Nature Chemistry | The Sceptical Chymist

Reactions: Richard Wilson

Richard Wilson is in the Heavy Elements and Separation Sciences Group at Argonne National Laboratory, and works on the fundamental inorganic chemistry of the actinide elements. His work focuses on correlating periodic chemical trends found in the actinide elements with their molecular structure and chemical properties to better understand the nature of bonding in these elements.

1. What made you want to be a chemist?

Chemistry was a field that I initially struggled with quite a bit. Like a lot of other college freshman I wanted to become a physician, so I put my nose to the grind stone in my freshman chemistry courses and found out that I actually kind of liked the subject. I had the good fortune of having some pretty good chemistry professors as well. It turned out that counting the number of bees visiting a flower in a biology class wasn’t my thing. It is the hands-on nature and the challenge of laboratory work that makes being a chemist fun for me.

2. If you weren’t a chemist and could do any other job, what would it be – and why?

Well if everything were to fall into place somehow, I would definitely love to make wine. Chemistry you can drink. It’s no doubt hard work, and certainly not easy, but I think there is a thrilling selflessness (or narcissism) in crafting something truly exceptional for others to enjoy – and of course for me to enjoy as well.

3. What are you working on now, and where do you hope it will lead?

I’m gearing up to start a new project with protactinium. A lot of people in the f-element community stopped working on protactinium many years ago. It’s tricky to work with and very very rare. But, what is puzzling to me is that many computational treatments of the actinides ignore Pa, as if the actinide series goes Th, U, Np, Pu etc. I’m optimistic that we’ll find some interesting chemistry here since it treads a fine chemical line between transition metal behaviour and actinide behaviour. It will no doubt be exciting to see where this research goes.

4. Which historical figure would you most like to have dinner with – and why?

Dmitri Mendeleev. I want to know if his three traits of a good chemist (none of them fit for print) as told to me by a colleague are true.

5. When was the last time you did an experiment in the lab – and what was it?

I was last in the lab a couple weeks ago. We were working on synthesizing and crystallizing some plutonium coordination complexes for study using Raman spectroscopy.

6. If exiled on a desert island, what one book and one music album would you take with you?

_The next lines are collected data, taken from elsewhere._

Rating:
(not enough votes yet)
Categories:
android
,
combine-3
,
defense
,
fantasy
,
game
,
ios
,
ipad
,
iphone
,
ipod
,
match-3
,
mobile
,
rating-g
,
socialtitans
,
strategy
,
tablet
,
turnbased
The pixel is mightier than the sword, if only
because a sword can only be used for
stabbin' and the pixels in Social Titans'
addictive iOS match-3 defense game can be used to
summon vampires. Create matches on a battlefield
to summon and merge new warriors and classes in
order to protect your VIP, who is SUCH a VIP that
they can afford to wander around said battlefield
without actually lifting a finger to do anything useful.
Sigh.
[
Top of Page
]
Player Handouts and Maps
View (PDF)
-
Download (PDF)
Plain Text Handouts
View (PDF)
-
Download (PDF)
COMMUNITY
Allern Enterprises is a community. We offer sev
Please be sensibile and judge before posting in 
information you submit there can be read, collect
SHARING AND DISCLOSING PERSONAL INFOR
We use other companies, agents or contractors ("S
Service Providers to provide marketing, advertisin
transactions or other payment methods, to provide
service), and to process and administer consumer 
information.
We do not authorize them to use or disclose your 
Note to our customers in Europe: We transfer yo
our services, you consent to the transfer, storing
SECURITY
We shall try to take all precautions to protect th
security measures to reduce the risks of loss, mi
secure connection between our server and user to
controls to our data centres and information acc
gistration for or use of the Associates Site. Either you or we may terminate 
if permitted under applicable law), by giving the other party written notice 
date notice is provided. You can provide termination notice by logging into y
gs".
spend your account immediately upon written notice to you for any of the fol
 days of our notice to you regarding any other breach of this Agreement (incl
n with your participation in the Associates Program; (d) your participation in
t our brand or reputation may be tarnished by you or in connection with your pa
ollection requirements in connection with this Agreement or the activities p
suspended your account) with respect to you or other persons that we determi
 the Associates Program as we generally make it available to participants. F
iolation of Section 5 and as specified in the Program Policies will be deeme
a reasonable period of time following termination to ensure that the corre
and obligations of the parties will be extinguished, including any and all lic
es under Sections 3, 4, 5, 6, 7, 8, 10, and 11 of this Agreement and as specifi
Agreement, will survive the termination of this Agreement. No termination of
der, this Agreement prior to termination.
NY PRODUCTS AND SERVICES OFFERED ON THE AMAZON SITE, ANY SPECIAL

So, I’d definitely take Stravinsky’s “Rite of Spring”, as for reading material I think I should probably be forced to finish “The Brothers Karamazov”.

7. Which chemist would you like to see interviewed on Reactions – and why?

I’d like to see Richard Andersen from U.C. Berkeley interviewed. He’s pretty colorful and knows a little something about molecules. He always has a good story to tell whether you like it or not. No, I don’t think he’s Russian.